Kenji Adachihara

Personal information
- Full name: Kenji Adachihara
- Date of birth: 8 November 1984 (age 41)
- Place of birth: Sagamihara, Kanagawa, Japan
- Height: 1.76 m (5 ft 9+1⁄2 in)
- Position: Striker

Youth career
- 2000: Narashino High School
- 2001–2002: Ryustu Keizai University Kashiwa High School

Senior career*
- Years: Team / Apps / (Gls)
- 2003–2006: Ryutsu Keizai University / 32 / (17)
- 2006–2007: Viancone Fukushima / 20 / (25)
- 2007–2008: Japan Soccer College / 15 / (6)
- 2008–2009: Albirex Niigata Singapore / 28 / (16)
- 2009–2011: Bontang / 56 / (32)
- 2011–2012: Persiba Balikpapan / 32 / (15)
- 2012–2013: Persib Bandung / 32 / (12)
- 2014: Persita Tangerang / 22 / (8)

= Kenji Adachihara =

Japanese footballer

Kenji Adachihara (足立原 健二, Adachihara Kenji) is a former Japanese footballer.
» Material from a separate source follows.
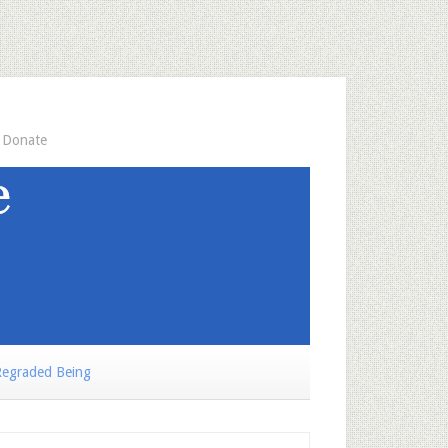
Donate
egraded Being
He played for various clubs in Indonesia and Singapore throughout his career.

==Early life==

Kenji was born in Sagamihara. He went to Narashino High School and Ryustu Keizai University Kashiwa High School.

==Career==

Kenji made his debut for Persib against Persipura Jayapura on 13 January 2013.